BRADENTON, Fla. — Francisco Liriano has twice won Comeback Player of the Year honors, once in each league, as bestowed by MLB.com.
Yet that is not a mark of distinction for the 30-year-old left-hander. Instead, it is a sign of all the inconsistency Liriano has shown throughout his eight-year career in the major leagues.
Liriano was the American League Comeback Player of the Year in 2010 when he went 14-10 with a 3.62 ERA for Minnesota. A year earlier, he had compiled a 5-13 record and a 5.80 ERA for the Twins.
Liriano won the honor in the National League last season for going 16-8 with a 3.02 ERA for the Pittsburgh Pirates. That was quite a contrast from his 2012 performance in which he was 6-12 with a 5.34 ERA with the Twins and Chicago White Sox.
Thus, it was quite stunning in the early days of spring training when Pirates manager Clint Hurdle used the word “dependability” in describing Liriano after announcing him as Pittsburgh’s opening day starter. Hurdle is an eternal optimist, but no one had ever put Liriano and dependable in the same paragraph, let alone the same sentence.
“He’s a man you can depend on,” Hurdle said. “Many times, I’ve shared with these players the greatest ability you can have, day in and day out is your dependability. Frank is very consistent with his effort and demeanor, both on and off the mound.”
Liriano smiled when asked about Hurdle’s description. He has long heard the criticism about being too inconsistent and/or an underachiever.
“When I’ve been healthy, I’ve been a good pitcher,” Liriano said. “I haven’t always been healthy. But I feel like I can beat anybody when I’m feeling good.”
Liriano had Tommy John reconstructive elbow surgery following his rookie season with the Twins in 2006. He exasperated manager Ron Gardenhire and pitching coach Rick Anderson because they felt Liriano was hesitant to cut the ball loose during the first three years following his recovery.
Liriano then had his first comeback season in 2010, before experiencing shoulder pain early in 2011 that lingered off and on through 2012. Topping it off, Liriano missed the first six weeks of last season because of a broken right (non-throwing) arm, suffered in some type of household accident — there have been contradictory reports about it — on Christmas Day in the Dominican Republic.

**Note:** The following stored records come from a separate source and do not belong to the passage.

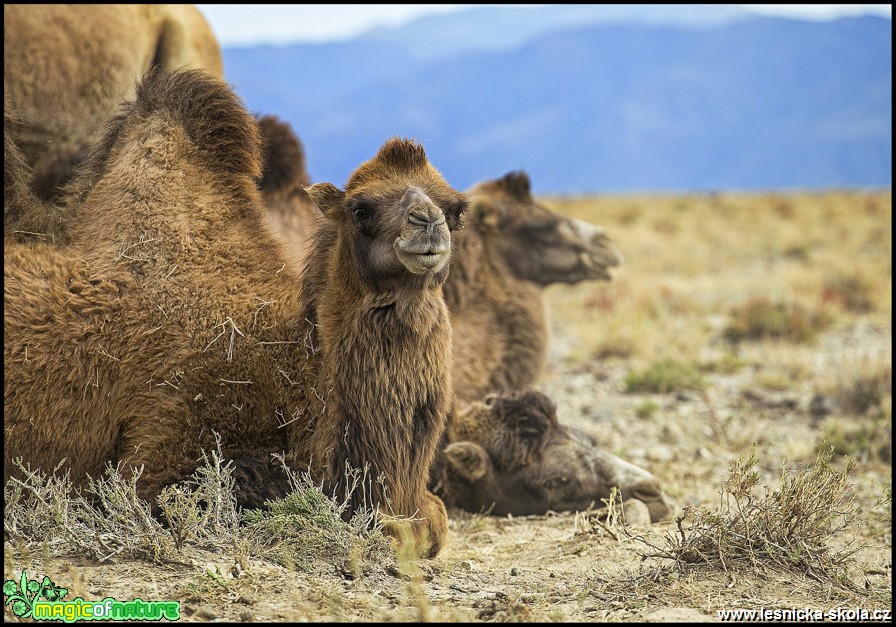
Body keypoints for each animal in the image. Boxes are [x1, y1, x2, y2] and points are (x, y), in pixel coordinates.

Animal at [5, 68, 468, 560]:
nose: (428, 223)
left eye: (456, 210)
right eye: (360, 209)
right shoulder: (168, 444)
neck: (302, 375)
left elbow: (434, 521)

Yet once Liriano got healthy, he stayed healthy and helped the Pirates post their first winning season and make their first postseason appearances in 21 years. He says he has never felt better, either physically or mentally, than right now.
“I feel like I found a home here with the Pirates,” Liriano said. “I have felt welcome since the day I agreed to play here. It makes me feel good to know they feel good about me.”
The Pirates feel so good about Liriano that they refer to him as the leader of the pitching staff following the departure of A.J. Burnett in free agency to the Philadelphia Phillies last month. No one could have expected Liriano carrying that title, even as recently as the middle of last season.
“He’s a quiet leader,” Pirates pitching coach Ray Searage said. “He’ll lead by his actions. He not only helps out the Latin pitchers but the American pitchers. The guys on our staff just congregate around him. They really respect Frankie and what he’s done since he’s been here.”